◆ **What needs to be done**
Please reproduce the full listing exactly, with nothing added.

◆ **Given data**
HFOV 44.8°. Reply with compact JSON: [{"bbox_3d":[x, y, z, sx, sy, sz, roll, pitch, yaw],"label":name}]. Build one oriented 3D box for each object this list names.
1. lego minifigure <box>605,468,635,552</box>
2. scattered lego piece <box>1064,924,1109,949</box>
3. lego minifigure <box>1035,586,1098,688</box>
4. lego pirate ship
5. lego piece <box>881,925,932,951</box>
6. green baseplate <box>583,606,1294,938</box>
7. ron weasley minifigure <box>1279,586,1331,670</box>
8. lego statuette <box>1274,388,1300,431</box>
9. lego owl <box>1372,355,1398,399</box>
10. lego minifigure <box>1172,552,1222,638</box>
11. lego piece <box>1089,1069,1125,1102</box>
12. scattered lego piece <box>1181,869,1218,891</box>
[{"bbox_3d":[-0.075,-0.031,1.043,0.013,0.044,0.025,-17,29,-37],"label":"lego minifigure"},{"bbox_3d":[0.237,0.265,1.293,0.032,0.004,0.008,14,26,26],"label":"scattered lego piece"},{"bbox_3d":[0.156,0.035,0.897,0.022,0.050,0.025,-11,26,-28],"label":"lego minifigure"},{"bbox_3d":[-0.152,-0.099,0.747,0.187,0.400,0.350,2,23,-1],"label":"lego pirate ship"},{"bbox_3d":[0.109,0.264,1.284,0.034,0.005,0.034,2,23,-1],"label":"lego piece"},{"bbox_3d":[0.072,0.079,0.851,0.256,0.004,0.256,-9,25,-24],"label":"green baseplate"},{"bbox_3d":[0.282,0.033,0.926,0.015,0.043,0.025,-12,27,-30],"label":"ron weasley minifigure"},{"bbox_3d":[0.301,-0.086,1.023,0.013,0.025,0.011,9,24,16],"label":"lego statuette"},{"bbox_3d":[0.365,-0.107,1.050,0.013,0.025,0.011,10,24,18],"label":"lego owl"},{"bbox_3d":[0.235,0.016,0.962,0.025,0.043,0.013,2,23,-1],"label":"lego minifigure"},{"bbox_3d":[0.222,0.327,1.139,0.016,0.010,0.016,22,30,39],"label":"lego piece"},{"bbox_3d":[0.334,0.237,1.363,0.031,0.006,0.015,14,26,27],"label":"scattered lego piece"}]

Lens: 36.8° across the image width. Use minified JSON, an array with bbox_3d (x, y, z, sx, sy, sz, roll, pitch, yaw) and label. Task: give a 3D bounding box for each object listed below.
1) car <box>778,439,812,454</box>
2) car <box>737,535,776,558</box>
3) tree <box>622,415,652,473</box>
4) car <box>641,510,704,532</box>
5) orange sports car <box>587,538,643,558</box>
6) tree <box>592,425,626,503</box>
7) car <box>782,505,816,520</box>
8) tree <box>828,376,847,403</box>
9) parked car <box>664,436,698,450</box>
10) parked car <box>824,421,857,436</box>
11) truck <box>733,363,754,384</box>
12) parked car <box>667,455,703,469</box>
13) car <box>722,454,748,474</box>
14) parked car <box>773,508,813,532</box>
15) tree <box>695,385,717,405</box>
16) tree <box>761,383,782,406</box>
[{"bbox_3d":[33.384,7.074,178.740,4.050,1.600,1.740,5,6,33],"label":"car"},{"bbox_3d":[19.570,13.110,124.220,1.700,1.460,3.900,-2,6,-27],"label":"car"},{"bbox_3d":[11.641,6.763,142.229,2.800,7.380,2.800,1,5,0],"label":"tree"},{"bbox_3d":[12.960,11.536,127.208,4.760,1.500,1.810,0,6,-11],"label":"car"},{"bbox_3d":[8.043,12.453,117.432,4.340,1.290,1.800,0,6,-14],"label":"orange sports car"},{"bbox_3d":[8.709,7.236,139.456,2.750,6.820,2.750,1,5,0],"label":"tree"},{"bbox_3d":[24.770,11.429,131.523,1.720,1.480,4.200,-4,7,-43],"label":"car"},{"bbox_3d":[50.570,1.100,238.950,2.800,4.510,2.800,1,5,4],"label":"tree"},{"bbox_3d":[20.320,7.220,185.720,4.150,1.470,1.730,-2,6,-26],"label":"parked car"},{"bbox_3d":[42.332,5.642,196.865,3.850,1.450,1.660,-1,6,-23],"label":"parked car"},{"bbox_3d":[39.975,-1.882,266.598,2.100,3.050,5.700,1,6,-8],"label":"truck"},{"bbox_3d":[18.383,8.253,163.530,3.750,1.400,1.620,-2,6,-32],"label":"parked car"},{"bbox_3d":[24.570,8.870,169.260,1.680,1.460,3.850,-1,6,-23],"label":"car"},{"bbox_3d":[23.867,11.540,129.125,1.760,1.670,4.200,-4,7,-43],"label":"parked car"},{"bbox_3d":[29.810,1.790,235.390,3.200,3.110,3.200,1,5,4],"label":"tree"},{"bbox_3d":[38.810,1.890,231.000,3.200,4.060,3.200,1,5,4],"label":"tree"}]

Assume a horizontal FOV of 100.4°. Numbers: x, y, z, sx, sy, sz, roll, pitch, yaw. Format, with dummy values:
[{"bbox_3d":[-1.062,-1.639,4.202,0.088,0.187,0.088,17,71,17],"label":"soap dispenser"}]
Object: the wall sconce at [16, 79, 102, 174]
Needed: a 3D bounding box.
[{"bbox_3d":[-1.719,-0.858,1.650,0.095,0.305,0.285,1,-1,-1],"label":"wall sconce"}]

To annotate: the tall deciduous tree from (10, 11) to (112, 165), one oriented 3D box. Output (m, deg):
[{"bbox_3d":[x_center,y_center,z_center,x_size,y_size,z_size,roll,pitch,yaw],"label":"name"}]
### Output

◆ **Reply to the task**
HFOV 44.8°. Reply with compact JSON: [{"bbox_3d":[x, y, z, sx, sy, sz, roll, pitch, yaw],"label":name}]. Build one oriented 3D box for each object this list names.
1. lego minifigure <box>605,468,635,552</box>
2. scattered lego piece <box>1064,924,1109,949</box>
3. lego minifigure <box>1035,586,1098,688</box>
4. lego pirate ship
5. lego piece <box>881,925,932,951</box>
6. green baseplate <box>583,606,1294,938</box>
7. ron weasley minifigure <box>1279,586,1331,670</box>
8. lego statuette <box>1274,388,1300,431</box>
9. lego owl <box>1372,355,1398,399</box>
10. lego minifigure <box>1172,552,1222,638</box>
11. lego piece <box>1089,1069,1125,1102</box>
12. scattered lego piece <box>1181,869,1218,891</box>
[{"bbox_3d":[-0.075,-0.031,1.043,0.013,0.044,0.025,-17,29,-37],"label":"lego minifigure"},{"bbox_3d":[0.237,0.265,1.293,0.032,0.004,0.008,14,26,26],"label":"scattered lego piece"},{"bbox_3d":[0.156,0.035,0.897,0.022,0.050,0.025,-11,26,-28],"label":"lego minifigure"},{"bbox_3d":[-0.152,-0.099,0.747,0.187,0.400,0.350,2,23,-1],"label":"lego pirate ship"},{"bbox_3d":[0.109,0.264,1.284,0.034,0.005,0.034,2,23,-1],"label":"lego piece"},{"bbox_3d":[0.072,0.079,0.851,0.256,0.004,0.256,-9,25,-24],"label":"green baseplate"},{"bbox_3d":[0.282,0.033,0.926,0.015,0.043,0.025,-12,27,-30],"label":"ron weasley minifigure"},{"bbox_3d":[0.301,-0.086,1.023,0.013,0.025,0.011,9,24,16],"label":"lego statuette"},{"bbox_3d":[0.365,-0.107,1.050,0.013,0.025,0.011,10,24,18],"label":"lego owl"},{"bbox_3d":[0.235,0.016,0.962,0.025,0.043,0.013,2,23,-1],"label":"lego minifigure"},{"bbox_3d":[0.222,0.327,1.139,0.016,0.010,0.016,22,30,39],"label":"lego piece"},{"bbox_3d":[0.334,0.237,1.363,0.031,0.006,0.015,14,26,27],"label":"scattered lego piece"}]

Lens: 36.8° across the image width. Use minified JSON, an array with bbox_3d (x, y, z, sx, sy, sz, roll, pitch, yaw) and label. Task: give a 3D bounding box for each object listed below.
1) car <box>778,439,812,454</box>
2) car <box>737,535,776,558</box>
3) tree <box>622,415,652,473</box>
4) car <box>641,510,704,532</box>
5) orange sports car <box>587,538,643,558</box>
6) tree <box>592,425,626,503</box>
7) car <box>782,505,816,520</box>
8) tree <box>828,376,847,403</box>
9) parked car <box>664,436,698,450</box>
10) parked car <box>824,421,857,436</box>
11) truck <box>733,363,754,384</box>
12) parked car <box>667,455,703,469</box>
13) car <box>722,454,748,474</box>
14) parked car <box>773,508,813,532</box>
15) tree <box>695,385,717,405</box>
16) tree <box>761,383,782,406</box>
[{"bbox_3d":[33.384,7.074,178.740,4.050,1.600,1.740,5,6,33],"label":"car"},{"bbox_3d":[19.570,13.110,124.220,1.700,1.460,3.900,-2,6,-27],"label":"car"},{"bbox_3d":[11.641,6.763,142.229,2.800,7.380,2.800,1,5,0],"label":"tree"},{"bbox_3d":[12.960,11.536,127.208,4.760,1.500,1.810,0,6,-11],"label":"car"},{"bbox_3d":[8.043,12.453,117.432,4.340,1.290,1.800,0,6,-14],"label":"orange sports car"},{"bbox_3d":[8.709,7.236,139.456,2.750,6.820,2.750,1,5,0],"label":"tree"},{"bbox_3d":[24.770,11.429,131.523,1.720,1.480,4.200,-4,7,-43],"label":"car"},{"bbox_3d":[50.570,1.100,238.950,2.800,4.510,2.800,1,5,4],"label":"tree"},{"bbox_3d":[20.320,7.220,185.720,4.150,1.470,1.730,-2,6,-26],"label":"parked car"},{"bbox_3d":[42.332,5.642,196.865,3.850,1.450,1.660,-1,6,-23],"label":"parked car"},{"bbox_3d":[39.975,-1.882,266.598,2.100,3.050,5.700,1,6,-8],"label":"truck"},{"bbox_3d":[18.383,8.253,163.530,3.750,1.400,1.620,-2,6,-32],"label":"parked car"},{"bbox_3d":[24.570,8.870,169.260,1.680,1.460,3.850,-1,6,-23],"label":"car"},{"bbox_3d":[23.867,11.540,129.125,1.760,1.670,4.200,-4,7,-43],"label":"parked car"},{"bbox_3d":[29.810,1.790,235.390,3.200,3.110,3.200,1,5,4],"label":"tree"},{"bbox_3d":[38.810,1.890,231.000,3.200,4.060,3.200,1,5,4],"label":"tree"}]

Assume a horizontal FOV of 100.4°. Numbers: x, y, z, sx, sy, sz, roll, pitch, yaw. Format, with dummy values:
[{"bbox_3d":[-1.062,-1.639,4.202,0.088,0.187,0.088,17,71,17],"label":"soap dispenser"}]
Object: the wall sconce at [16, 79, 102, 174]
Needed: a 3D bounding box.
[{"bbox_3d":[-1.719,-0.858,1.650,0.095,0.305,0.285,1,-1,-1],"label":"wall sconce"}]

To annotate: the tall deciduous tree from (10, 11) to (112, 165), one oriented 3D box. Output (m, deg):
[{"bbox_3d":[x_center,y_center,z_center,x_size,y_size,z_size,roll,pitch,yaw],"label":"name"}]
### Output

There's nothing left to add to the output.